We will implement the recommendations of the Working Group to Consider Alternative Approaches to the Possession of Drugs for Personal Use, as an important step in developing a public health led approach to drug use in this country. This approach will connect people who use drugs with health services and a pathway to recovery, avoiding a criminal conviction, which can have far-reaching consequences for people, particularly younger people. We will undertake a review of this alternative approach to ensure it is meeting all of its aims, following the first full year of implementation, and make any necessary changes.
In addition, we will:
- Examine the regulations and legislation that apply to cannabis use for medical conditions and palliative care having regard to the experience in Northern Ireland and Great Britain.
- Convene a Citizens’ Assembly to consider matters relating to drugs use.
- Build on recent initiatives at junior and senior cycle and support secondary schools in introducing drug and alcohol awareness programmes, particularly in relation to the hazards of casual drug use.
- Recognising the additional risk faced by people who use drugs, specific actions have been taken to support increased and improved access to opioid substitution services during COVID-19.
- We will seek to retain these measures to reduce waiting times in accessing these services.
- Examine approaches to identifying at risk young people and vulnerable groups to interrupt their potential trajectory into problem drug and alcohol misuse.
- Increase and support drug quality-testing services, particularly at festivals.
- Recognising that women can face barriers to accessing and sustaining addiction treatment, arising from an absence of childcare or the presence of domestic violence, develop targeted interventions aimed at responding to their needs.
- Expand services for pregnant and post-natal women affected by substance use, and their children.
- Examine the potential for an information campaign on the health impacts of steroid use, particularly on young men.
- Create a path for people in rehabilitation from drug addiction to access education and training facilities in their local areas.

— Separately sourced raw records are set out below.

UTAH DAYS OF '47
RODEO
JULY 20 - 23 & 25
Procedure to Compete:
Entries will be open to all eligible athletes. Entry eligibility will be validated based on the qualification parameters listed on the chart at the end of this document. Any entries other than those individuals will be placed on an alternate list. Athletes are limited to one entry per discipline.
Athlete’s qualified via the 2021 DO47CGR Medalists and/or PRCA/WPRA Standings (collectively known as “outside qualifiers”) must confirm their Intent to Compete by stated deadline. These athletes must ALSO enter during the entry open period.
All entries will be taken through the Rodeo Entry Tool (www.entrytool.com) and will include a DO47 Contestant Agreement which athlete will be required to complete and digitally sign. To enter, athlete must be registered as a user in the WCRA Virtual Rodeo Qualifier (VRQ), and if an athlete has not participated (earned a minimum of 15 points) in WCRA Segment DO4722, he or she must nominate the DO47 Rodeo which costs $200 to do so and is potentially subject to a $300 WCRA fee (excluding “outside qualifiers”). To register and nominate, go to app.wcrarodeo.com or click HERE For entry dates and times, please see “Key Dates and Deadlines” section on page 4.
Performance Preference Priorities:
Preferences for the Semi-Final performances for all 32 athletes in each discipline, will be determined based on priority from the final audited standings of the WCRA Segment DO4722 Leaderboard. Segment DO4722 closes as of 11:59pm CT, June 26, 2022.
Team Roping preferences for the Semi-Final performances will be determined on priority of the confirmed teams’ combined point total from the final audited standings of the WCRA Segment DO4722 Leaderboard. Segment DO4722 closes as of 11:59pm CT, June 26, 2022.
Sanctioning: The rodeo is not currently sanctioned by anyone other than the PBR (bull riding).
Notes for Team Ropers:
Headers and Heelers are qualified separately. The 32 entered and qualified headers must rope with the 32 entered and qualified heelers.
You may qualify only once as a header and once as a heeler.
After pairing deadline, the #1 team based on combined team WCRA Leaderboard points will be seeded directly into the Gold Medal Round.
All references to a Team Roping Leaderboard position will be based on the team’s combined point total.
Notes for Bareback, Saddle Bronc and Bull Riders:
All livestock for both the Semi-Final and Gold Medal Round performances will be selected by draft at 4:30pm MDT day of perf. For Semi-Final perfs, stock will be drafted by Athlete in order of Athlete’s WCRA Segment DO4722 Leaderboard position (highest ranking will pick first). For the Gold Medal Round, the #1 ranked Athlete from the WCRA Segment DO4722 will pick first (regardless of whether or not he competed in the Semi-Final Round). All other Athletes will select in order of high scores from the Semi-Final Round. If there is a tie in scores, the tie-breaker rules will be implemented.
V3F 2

- Re-establish the Galway City Community Based Alcohol Treatment Service.
- Progress the National Clinical Programme for Dual Diagnosis and work to develop joint protocols and referral pathways.
- Support the Drug Related Intimidation Reporting Programme, developed by the National Family Support Network, in partnership with An Garda Síochána, to respond to the needs of drug users and families facing the threat of drug related intimidation.
- Establish a 24-hour helpline based on the FRANK helpline in the UK providing advice and assistance to people who use drugs and their family members.
- Develop health and social interventions based on an inclusion-health approach to target people who are homeless and in addiction.
- Ensure in-reach supports and pathways to access to treatment for homeless, traveller and new communities.
- Increase the number of residential treatment beds for those stabilising, detoxing and/or seeking drug-free services.
- Significantly increase support for ‘step-down’ accommodation to prevent high-risk single people and families, exiting treatment into homelessness.
- Reduce the number of lives lost through overdose by opening a pilot medically supervised injecting facility in Dublin City.
- Support roll-out of access to and training in opioid antidotes.
- Ensure a ‘Good Neighbour’ policy for drug treatment centres to address any concerns held by local residents and businesses alike.
- Legislate against the coercion and use of minors in the sale and supply of drugs.
- Continue to resource harm reduction and education campaigns aimed at increasing awareness of the risks of drug use and the contribution of drugs to criminality.